**HATIRA –2-**
Cevdet paşa tarihinde şöyle bir kıssa
anlatılır.
Osmanlı imparatorluğunun kurucusu Osman
Bey’ in babası Ertuğrul Bey Söğüt etrafında bir takım köyleri gezerken o
çevrede bir köye uğrar ve o köyde meşhur Şeyh Edebâli hazretlerinde misafir
kalır. Yatma zamanı gelince Şeyh Edebâli Hazretleri Ertuğrul Bey’ i yatacağı
odaya götürür Şeyh odadan çıkacağı
vakit, Ertuğrul Bey rafta bir kitap görür, ve
“Şeyh efendi şu raftaki kitap nedir?
Diye sorar.
Şeyh ;
Bu kitap Kur’an-ı Kerimdir. Cenab-ı Hakkın gönderdiği ahkam ve şeriatın
hepsi bundadır, dedikten sonra dışarıya çıkar.
Ertuğrul Bey bir abdest alır ve namaz
kılar. (bu namaz yatsı namazımı yoksa nafile namaz mıdır bilinmez.)
Sabaha kadar Kur’an-ı Kerimin
karşısında duvara yaslanmak sûretiyle ayakta bekler, tam şafak sökeceği vakit o
anda bir an uyuklamış.
Bir ses ;
Ey!
Ertuğrul sen ki bizim kitabımıza hürmet ettin bizde senin evladına kıyamete kadar
büyük bir saltanat verdik.
Bu rüya Şeyhe anlatılır.

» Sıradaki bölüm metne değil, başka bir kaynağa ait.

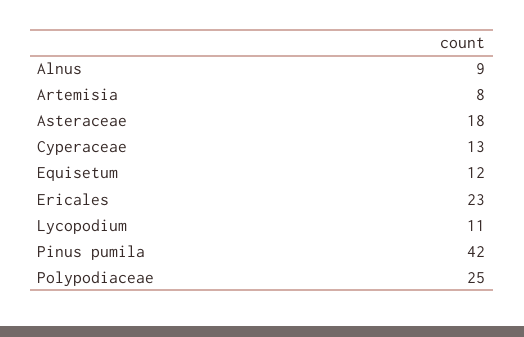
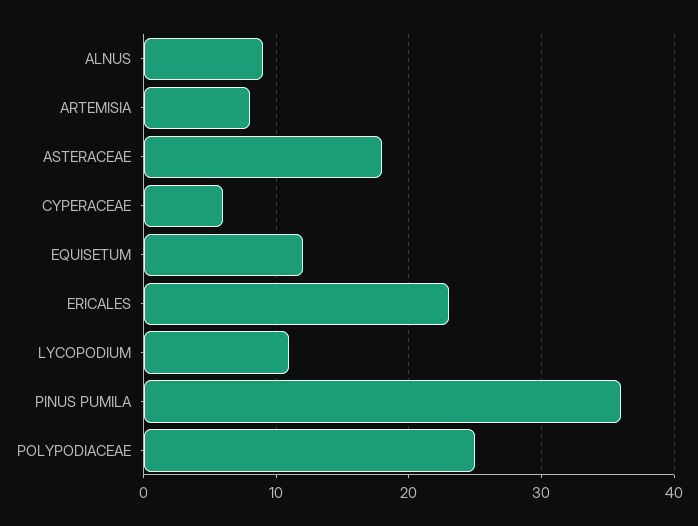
  {
    "Alnus": 9,
    "Artemisia": 8,
    "Asteraceae": 18,
-   "Cyperaceae": 13,
+   "Cyperaceae": 6,
    "Equisetum": 12,
    "Ericales": 23,
    "Lycopodium": 11,
-   "Pinus pumila": 42,
+   "Pinus pumila": 36,
    "Polypodiaceae": 25
  }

Sonra ayrıca
oğlu Osman Bey’e anlatılır. Ertuğrul bey’in oğlu Osman gâzi ayın şekilde, köyde
Şeyh Edebâli nin evinde misafir olarak kalır. Ve bir rüya görür.

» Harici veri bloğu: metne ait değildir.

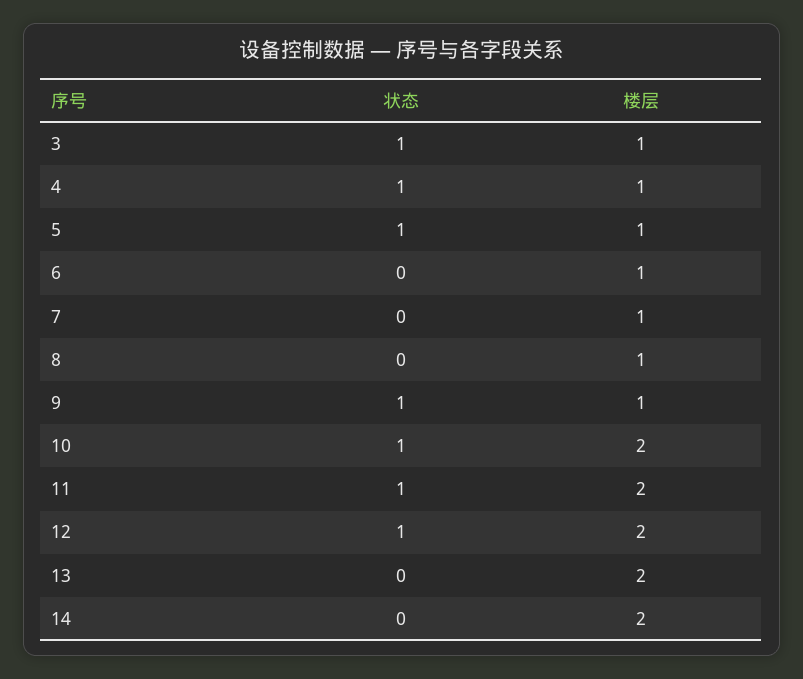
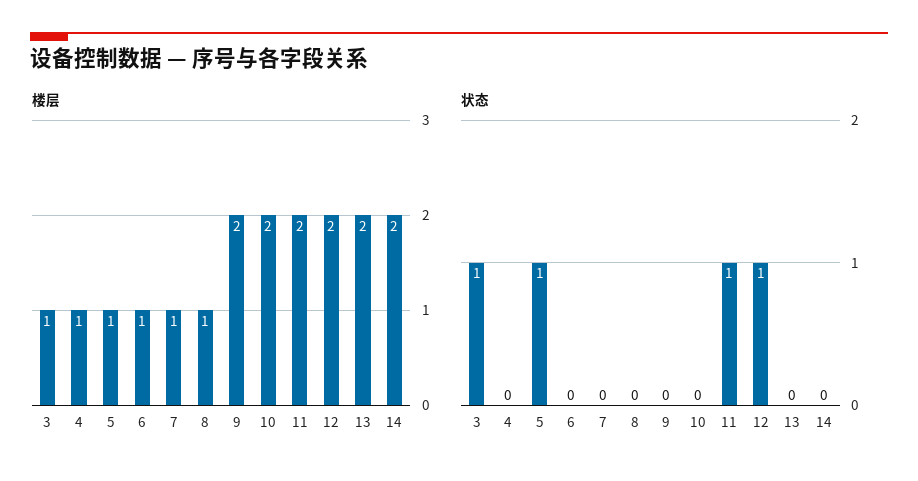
  {
    "状态": {
      "3": 1,
-     "4": 1,
+     "4": 0,
      "5": 1,
      "6": 0,
      "7": 0,
      "8": 0,
-     "9": 1,
+     "9": 0,
-     "10": 1,
+     "10": 0,
      "11": 1,
      "12": 1,
      "13": 0,
      "14": 0
    },
    "楼层": {
      "3": 1,
      "4": 1,
      "5": 1,
      "6": 1,
      "7": 1,
      "8": 1,
-     "9": 1,
+     "9": 2,
      "10": 2,
      "11": 2,
      "12": 2,
      "13": 2,
      "14": 2
    }
  }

Şeyh Edebâlinin kucağından bir ay
çıkar Osman Gâzi’ye gelir. Bundan sonra Osman Bey’in göbeğinden koca bir çınar
bitmiş. Dalları o kadar büyük ki sanki dünyayı kaplıyor. Sanki dünya o ağacın
dalları altında gölgeleniyor.
Osman Bey sabahleyin bu rüyayı Şeyhe
anlatır ve o da şöyle tabir eder.
“Evladım bu rüyanın tabiri benim kızım
mâl hatun senin nikahlı eşin olacak bu nikahlanmadan sonra Cenabı hak size bir
devlet ihsan edecek ve bu büyük devler kıyamete kadar devam edecek. Aynı şey
meydana gelmiştir. Bunun sebebi Kur’an-ı Kerime gösterilen saygıdır.